(Texto elaborado originalmente para o UFBA em pauta)
No momento em que o Ciclo Mutações completa 30 anos, a psicanalista Maria Rita Kehl propõe uma nova reflexão sobre o desejo, retomando o tema que já havia sido abordado por ela em edições anteriores do evento, há quase três décadas. A questão central de sua conferência realizada na noite de sexta-feira (07/10), no Salão Nobre da Reitoria da UFBA, foi justamente a ausência do desejo e o aumento dos casos de depressão no mundo contemporâneo, marcado por ofertas, imagens e sonhos prontos que assolam as pessoas cotidianamente.
A partir de sua experiência no atendimento a pacientes depressivos, Kehl escreveu o livro “O tempo e o cão – a atualidade das depressões” (Ed.Boitempo), que recebeu o Prêmio Jabuti como Livro do Ano de não ficção, em 2010. A depressão, no entendimento da conferencista, está associada ao desejo saciado. Não seria a falta, portanto, o que motiva a depressão, pois a falta de algo estimularia o desejo e o trabalho psíquico. A busca por si só envolveria um empenho que se contrapõe à apatia do sujeito depressivo. “O depressivo não sofre por não obter aquilo o que deseja. Ele não deseja nada”, afirmou.
Os reis tristes das estórias infantis foram citados como exemplo de personagens que tudo têm à sua disposição, porém nada é capaz de deixá-los felizes, nem os melhores banquetes, nem as mais belas mulheres ou as maiores fortunas. Para Kehl, o que lhes falta é a falta, aquilo o que motivaria o seu desejo. A saciedade levaria a um quadro de depressão, que apresenta como um de seus sintomas um estado de tédio permanente.

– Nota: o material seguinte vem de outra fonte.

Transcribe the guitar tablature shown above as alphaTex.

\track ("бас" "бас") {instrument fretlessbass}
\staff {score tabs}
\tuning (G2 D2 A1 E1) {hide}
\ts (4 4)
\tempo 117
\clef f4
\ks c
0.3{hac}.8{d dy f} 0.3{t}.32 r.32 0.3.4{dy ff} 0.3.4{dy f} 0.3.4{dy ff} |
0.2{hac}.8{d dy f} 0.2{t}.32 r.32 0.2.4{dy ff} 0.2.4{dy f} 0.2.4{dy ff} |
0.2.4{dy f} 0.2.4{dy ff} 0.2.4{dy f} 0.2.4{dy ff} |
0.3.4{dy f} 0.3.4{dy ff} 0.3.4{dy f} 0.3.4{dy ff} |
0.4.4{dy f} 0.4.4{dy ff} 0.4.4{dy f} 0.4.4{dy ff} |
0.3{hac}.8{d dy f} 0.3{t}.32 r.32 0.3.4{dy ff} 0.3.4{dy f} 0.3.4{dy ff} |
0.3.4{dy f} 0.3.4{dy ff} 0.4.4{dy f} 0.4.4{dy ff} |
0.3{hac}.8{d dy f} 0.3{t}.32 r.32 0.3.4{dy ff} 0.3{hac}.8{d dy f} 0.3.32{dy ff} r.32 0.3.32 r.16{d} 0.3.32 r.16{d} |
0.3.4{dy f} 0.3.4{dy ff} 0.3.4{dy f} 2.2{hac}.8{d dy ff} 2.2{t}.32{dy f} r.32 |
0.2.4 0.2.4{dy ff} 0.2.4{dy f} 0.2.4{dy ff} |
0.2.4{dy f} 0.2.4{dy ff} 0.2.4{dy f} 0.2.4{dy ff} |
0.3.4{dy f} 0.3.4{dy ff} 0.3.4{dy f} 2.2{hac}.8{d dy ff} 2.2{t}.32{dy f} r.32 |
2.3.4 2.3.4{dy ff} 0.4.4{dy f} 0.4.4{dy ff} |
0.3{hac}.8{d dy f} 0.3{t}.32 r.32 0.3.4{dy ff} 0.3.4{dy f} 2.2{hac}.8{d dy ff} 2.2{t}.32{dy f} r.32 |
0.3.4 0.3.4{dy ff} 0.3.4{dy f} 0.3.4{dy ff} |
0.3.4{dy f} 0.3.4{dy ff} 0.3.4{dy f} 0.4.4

Maria Rita Kehl fez uma ressalva em relação aos casos extremos da falta de condições básicas de vida, que, por outras razões, tendem a provocar o desolamento e quadros depressivos nos indivíduos. Segundo ela, não é que as pessoas já tenham de tudo, que nada mais lhes falte. Mas, em sua concepção, talvez o que falte às pessoas atualmente seja um sentido para suas vidas, o que não se vende em um shopping center.
Também foi apontado como um dos motivos para o crescimento da depressão nos dias de hoje a propaganda da indústria farmacêutica acerca dos antidepressivos. “Há uma propaganda não apenas dos remédios, mas também das doenças”. A conferencista sinalizou que a indústria farmacêutica, mesmo na crise, é uma das que mais cresce e gera lucros.
Outro exemplo abordado durante a exposição foi o das crianças que se ocupam das mais diversas atividades durante todo o dia, mas não têm tempo livre para brincar e desenvolver as suas capacidades criativas, imaginar. “Se a mãe das invenções é a necessidade, seu pai é, certamente, o ócio”, disse a conferencista, para quem o objeto de desejo é sempre simbólico, ainda que se tenha o hábito de atribuir o desejo a um objeto de consumo.
De acordo com psicanalista freudiana, a separação entre a criança e a sua mãe, rompendo o estado inicial de saciedade, tornaria a criança um ser desejante, para quem falta algo. Na relação que se desenvolve entre mãe e filho durante a amamentação, a criança, com fome, procura saciar o desconforto provocado por uma falta, um mal-estar orgânico. Desde então o sujeito passaria dedicar-se a agradar ao outro em busca de relações amorosas que permitam ocupar esse lugar de falta um para o outro. “A vida é movida pelo desejo”.
Kehl destaca que o desejo é um movimento psíquico e que o sujeito está mais vivo psiquicamente na medida em que é capaz de inventar os seus próprios objetos de desejo. Ela trouxe o relato da experiência clínica da neurose de oferecer-se como objeto de desejo do outro, quando o neurótico é um escravo em busca de um mestre que o conduza. “A saúde psíquica depende de uma travessia de um gozo passivo para um lugar criativo”, disse.
A oferta excessiva de objetos e o consumismo também foram temas abordados durante o encontro pela psicanalista, que citou as propagandas de carros nas quais homens dirigem veículos potentes, atravessando ruas vazias de gente, em um mundo que se abre a sua passagem, para ilustrar um lugar de desejo contemporâneo de um gozo passivo. Para Kehl, o sujeito da sociedade de consumo, ao invés de animado, torna-se inapetente. A conferencista finalizou a sua fala com o poema “Passagem da Noite”, escrito nos anos 30 por Carlos Drummond de Andrade, que se encerra dizendo que “o essencial é viver!”.